The Night Tiger(57)
How was I supposed to react to this news of supposed infidelity? Perhaps just a brave, upset face would be good enough. “Oh,” I stared at my shoes. There was an odd, squeezing sensation in my chest.
“I’m sorry.” Koh Beng drew a little closer. “If there’s anything I can do—” He put a hand on my shoulder.
“Ji Lin!” It was Shin, coming down the hallway. “Why’d you go off like that?”
Koh Beng dropped his hand.
“He was giving me a tour.”
Shin slid his arm around my waist, and I stiffened. Noticing my reaction, Koh Beng smiled awkwardly as he turned to go. “Let me know if you ever need any help.”
* * *
“What sort of help was he offering you?” asked Shin.
“Nothing,” I shouldn’t have been annoyed. Koh Beng’s well-meaning advice had nothing to do with my situation. I slipped out from under Shin’s arm. “We don’t have to pretend right now. There’s no one else around.”
Shin gave me a searching look. Sometimes, I wondered just what was going on behind those quick dark eyes. When he smiled, they crinkled up at the corners, and he smiled a great deal more nowadays than he ever had when he was younger. I wasn’t sure whether I liked that. He’d learned to use his face to his advantage.
“I’ve something strange to show you,” he said after a pause.
“Did you find it?” But there were loud voices, the clatter of footsteps. It sounded like a crowd was coming through the corridor; certainly it wasn’t a good place to examine mysterious stolen packages. Besides, I didn’t want to risk running into Y. K. Wong again.
Shin tried a door. It was locked. The next door opened into a storage closet, with a small window that let in faint grey light. We ducked inside while the voices chattered:
“Such a horrible thing to happen! Who was she again?”
“That small nurse. The one involved with a married patient.”
“I’d have thought she’d have more sense.”
“Perhaps the wife put a curse on her.”
The voices moved farther down the corridor. I discovered that I’d been holding my breath and let it out in a rush.
Shin said quietly, “It was inside the vase in the common room.”
The storeroom was cramped and dim, but felt safer than the hallway, especially if Shin really had taken something. He started to unbutton his shirt.
“What are you doing?” I hissed.
“I hid it in my shirt,” said Shin, surprised. Then he grinned, “Oh, were you hoping I was going to strip?”
“Who wants to see you take your shirt off?”
“You should talk. You used to go swimming with almost nothing on.”
“I did not! I barely went in the water. I can’t swim well—you know that!”
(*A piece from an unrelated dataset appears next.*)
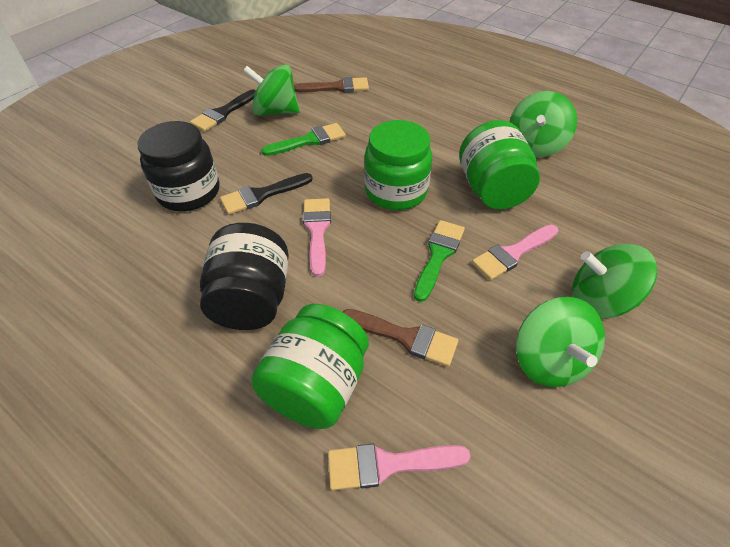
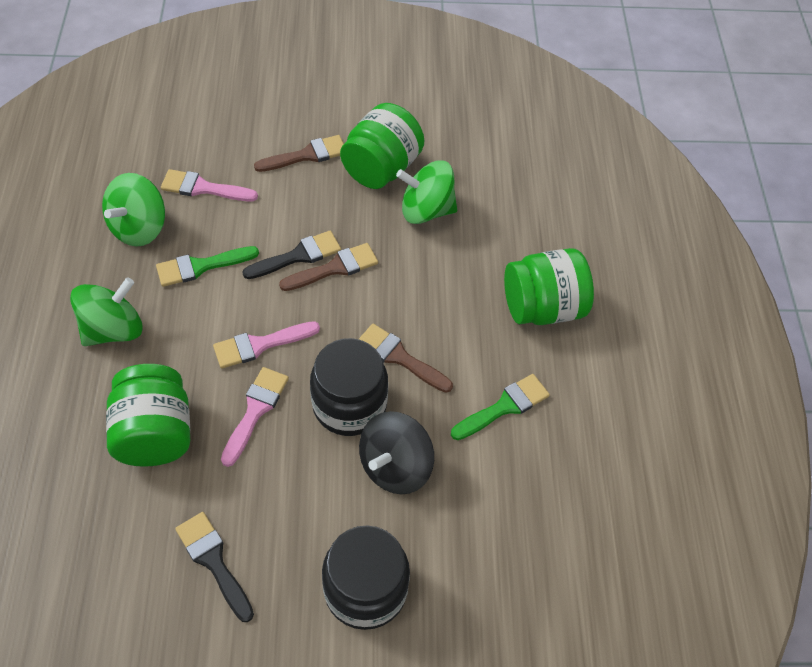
black spinning top: none = 0 -> [359,411,434,494] = 1
brown brush: [294,77,369,93] [343,309,459,367] = 2 -> [254,135,344,172] [279,243,378,291] [359,324,453,393] = 3
green spinning top: [243,64,300,116] [510,91,577,157] [516,297,605,387] [572,244,657,319] = 4 -> [70,277,143,346] [102,173,165,247] [396,160,457,224] = 3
“I’ll teach you if you want.” He leaned closer, warm breath against my ear. For a wild instant, I wondered if he was going to kiss me.
* * *
I’d been kissed before. By a boy I didn’t really care for. It was the year before Shin left for medical school, when I was still pining hopelessly after Ming. Ming had a friend named Robert Chiu, a boy from a wealthy family who lived close to Ipoh, and as I always wanted to be near Ming, I couldn’t help running into Robert a fair amount as well.
It was Robert who kissed me, on a bench outside the watch repair shop. Shin was off somewhere with yet another new girlfriend and Ming had been called away. I didn’t understand why Robert was always around. If I had a grand house with a long driveway and a shiny black car parked in it, I wouldn’t spend my afternoons down in a backwater like Falim, but he turned to me. Abruptly, as though he’d made up his mind, he seized my shoulders. His mouth was wet and hot and insistent; I couldn’t breathe. There was nothing heart-pounding about it other than the sheer panic I felt in getting him off me.
“I’ve liked you for a long time,” he said. “I thought you knew.”
I shook my head. My face was scarlet, my hands trembling. The last thing I wanted was a heart-to-heart talk with Robert but he’d clasped my hand in both of his and I couldn’t see any means of escape without shoving him off the bench. It was flattering yet horrific, like a slow-moving accident.
Fortunately, Ming emerged at that point. I felt vaguely ashamed, yet hopeful. Now was the time for him to burn with jealousy, since Robert was still holding my hand, but he only looked at us in his mild, reasonable way, and said to Robert, “Oh, did you talk to her already?”
I jumped up, snatching my hand away. “I’m sorry,” I said to Robert. “Thank you very much, but no thank you.”
He looked astonished. “You mean it’s no good?”
“No. Not at all.” And then I fled.
Irrationally, all I could think of was if I married Robert, then I’d be mistress of a large house in Ipoh with a Victrola, on which I could play as many popular songs as I liked. Tempting as that might be, it also meant fending off his sticky embraces. I recalled the girlish bloom on my mother’s face soon after she remarried, when I’d caught her sitting on my stepfather’s lap. There’d been something about that man that she liked, even now. But whatever it was, I wouldn’t find it with Robert. I was quite sure about that, though when Ming came to talk to me in his quiet, concerned way, I unexpectedly burst into tears.